I wouldn't call it bias. It's a statistical sampling process. More sampling = more statistical rigor. What you're essentially saying is that there is a high probability that the data you are using are going to recover a particular topology (give high posterior probability for some clades in your tree). Given that a phylogeny represents a 'hypothesis', any particular topology can be challenged or shut down given different or better data and analysis. As a result, someone can come along later and replicate any of my research, using different data and analysis, and ultimately refute my conclusions. This is the nature, and strength of the scientific method. Each new study generates greater understanding.

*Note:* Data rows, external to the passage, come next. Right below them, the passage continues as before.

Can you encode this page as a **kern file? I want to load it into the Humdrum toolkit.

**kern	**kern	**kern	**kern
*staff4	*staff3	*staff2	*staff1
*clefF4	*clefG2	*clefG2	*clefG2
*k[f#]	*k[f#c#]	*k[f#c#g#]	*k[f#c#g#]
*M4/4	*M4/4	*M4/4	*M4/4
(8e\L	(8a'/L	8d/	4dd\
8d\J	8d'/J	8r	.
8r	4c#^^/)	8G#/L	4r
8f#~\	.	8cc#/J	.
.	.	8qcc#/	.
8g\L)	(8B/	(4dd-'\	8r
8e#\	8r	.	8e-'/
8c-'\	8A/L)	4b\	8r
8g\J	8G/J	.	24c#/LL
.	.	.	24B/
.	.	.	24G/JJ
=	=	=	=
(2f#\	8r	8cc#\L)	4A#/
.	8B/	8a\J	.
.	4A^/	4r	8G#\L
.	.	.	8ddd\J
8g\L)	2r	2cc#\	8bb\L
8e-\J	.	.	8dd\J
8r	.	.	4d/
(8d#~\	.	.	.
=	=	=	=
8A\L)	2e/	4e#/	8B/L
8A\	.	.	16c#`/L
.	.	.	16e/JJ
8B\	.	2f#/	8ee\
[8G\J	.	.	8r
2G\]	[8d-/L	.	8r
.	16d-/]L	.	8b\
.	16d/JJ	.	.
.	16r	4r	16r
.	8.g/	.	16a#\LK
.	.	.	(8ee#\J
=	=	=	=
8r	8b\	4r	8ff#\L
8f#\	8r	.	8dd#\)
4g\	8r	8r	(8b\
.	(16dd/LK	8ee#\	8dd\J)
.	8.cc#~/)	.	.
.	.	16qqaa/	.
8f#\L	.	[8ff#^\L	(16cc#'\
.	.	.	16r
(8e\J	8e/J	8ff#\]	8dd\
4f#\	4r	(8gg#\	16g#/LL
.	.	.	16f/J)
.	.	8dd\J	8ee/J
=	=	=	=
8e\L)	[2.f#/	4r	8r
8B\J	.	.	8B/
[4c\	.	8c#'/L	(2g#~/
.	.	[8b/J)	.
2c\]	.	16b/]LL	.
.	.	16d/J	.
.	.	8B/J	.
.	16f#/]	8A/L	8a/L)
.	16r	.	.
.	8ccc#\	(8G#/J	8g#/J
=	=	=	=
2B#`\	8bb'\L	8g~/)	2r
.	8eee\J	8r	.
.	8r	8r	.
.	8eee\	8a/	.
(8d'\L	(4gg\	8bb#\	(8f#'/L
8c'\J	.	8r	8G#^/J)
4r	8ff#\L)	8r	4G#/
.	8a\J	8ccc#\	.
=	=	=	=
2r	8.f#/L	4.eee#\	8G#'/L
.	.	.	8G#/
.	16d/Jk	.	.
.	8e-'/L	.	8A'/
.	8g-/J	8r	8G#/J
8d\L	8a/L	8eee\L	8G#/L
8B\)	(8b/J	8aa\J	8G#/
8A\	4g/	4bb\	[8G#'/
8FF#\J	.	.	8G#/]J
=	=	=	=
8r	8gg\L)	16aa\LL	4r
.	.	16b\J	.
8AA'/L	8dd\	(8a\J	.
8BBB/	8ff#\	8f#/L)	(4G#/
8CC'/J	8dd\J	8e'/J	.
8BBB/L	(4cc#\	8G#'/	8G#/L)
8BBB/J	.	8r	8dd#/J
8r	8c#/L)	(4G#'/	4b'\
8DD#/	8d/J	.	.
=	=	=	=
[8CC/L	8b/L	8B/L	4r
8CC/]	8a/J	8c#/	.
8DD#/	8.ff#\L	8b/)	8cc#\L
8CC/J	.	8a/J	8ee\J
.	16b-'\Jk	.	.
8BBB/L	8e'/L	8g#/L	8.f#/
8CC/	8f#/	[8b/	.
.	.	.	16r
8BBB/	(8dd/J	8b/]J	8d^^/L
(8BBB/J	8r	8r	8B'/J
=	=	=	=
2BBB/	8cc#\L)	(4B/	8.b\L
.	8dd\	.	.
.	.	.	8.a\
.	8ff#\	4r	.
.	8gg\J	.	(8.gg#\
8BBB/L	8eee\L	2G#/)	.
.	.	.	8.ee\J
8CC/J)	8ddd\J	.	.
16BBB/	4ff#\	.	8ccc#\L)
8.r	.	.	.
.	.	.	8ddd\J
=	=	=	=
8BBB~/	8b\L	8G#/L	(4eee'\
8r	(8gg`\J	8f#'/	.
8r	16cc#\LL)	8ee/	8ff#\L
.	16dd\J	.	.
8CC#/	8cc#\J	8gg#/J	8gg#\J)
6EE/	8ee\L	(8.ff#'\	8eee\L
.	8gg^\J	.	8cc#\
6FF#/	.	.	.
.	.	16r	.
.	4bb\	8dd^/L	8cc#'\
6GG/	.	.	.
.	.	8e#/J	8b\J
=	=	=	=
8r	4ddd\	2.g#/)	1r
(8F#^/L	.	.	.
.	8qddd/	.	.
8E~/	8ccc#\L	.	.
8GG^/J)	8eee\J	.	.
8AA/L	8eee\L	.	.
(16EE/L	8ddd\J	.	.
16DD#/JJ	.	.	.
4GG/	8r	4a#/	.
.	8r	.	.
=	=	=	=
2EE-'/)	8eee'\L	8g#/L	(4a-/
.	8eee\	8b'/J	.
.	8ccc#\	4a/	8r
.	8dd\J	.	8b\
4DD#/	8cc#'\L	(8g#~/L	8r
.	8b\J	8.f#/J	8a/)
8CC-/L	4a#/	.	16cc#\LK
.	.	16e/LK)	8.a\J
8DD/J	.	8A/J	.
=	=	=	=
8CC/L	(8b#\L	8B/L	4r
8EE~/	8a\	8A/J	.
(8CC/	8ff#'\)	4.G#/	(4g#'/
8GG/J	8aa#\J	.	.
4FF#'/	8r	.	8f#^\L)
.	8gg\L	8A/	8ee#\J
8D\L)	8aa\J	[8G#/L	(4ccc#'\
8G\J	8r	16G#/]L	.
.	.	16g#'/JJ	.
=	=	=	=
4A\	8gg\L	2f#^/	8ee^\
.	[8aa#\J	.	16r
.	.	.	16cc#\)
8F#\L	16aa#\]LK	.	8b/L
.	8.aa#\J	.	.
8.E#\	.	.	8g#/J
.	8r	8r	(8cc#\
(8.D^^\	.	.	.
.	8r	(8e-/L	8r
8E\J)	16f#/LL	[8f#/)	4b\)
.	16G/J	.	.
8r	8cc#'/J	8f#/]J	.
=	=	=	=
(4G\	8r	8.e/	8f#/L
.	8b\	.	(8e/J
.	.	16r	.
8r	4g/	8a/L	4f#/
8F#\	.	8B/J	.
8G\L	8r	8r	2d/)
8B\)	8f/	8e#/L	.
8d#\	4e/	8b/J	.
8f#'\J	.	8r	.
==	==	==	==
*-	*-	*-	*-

Beyond this philosophizing, Bayesian analyses are typically run with 10 thousand replicates. AND, I also think it is good to perform a 10K replicate analysis, multiple independent times (3x in general). Each time you can replicate a result, you are demonstrating statistical rigor in your analysis, outcome, and ultimate conclusions.
EDIT: Upon review I said 10K replicates when I should have said 10 million. My bad.
Phylogenetic analysis was performed by Bayesian inference (BI) implemented in MrBayes 3.2.5 and Maximum Likelihood (ML) using RAxML v8.0 , respectively. ML bootstrap values (BPs) and posterior probabilities (PPs) were plotted on Bayesian 50% majority-rule consensus trees using FigTree v1.4.2.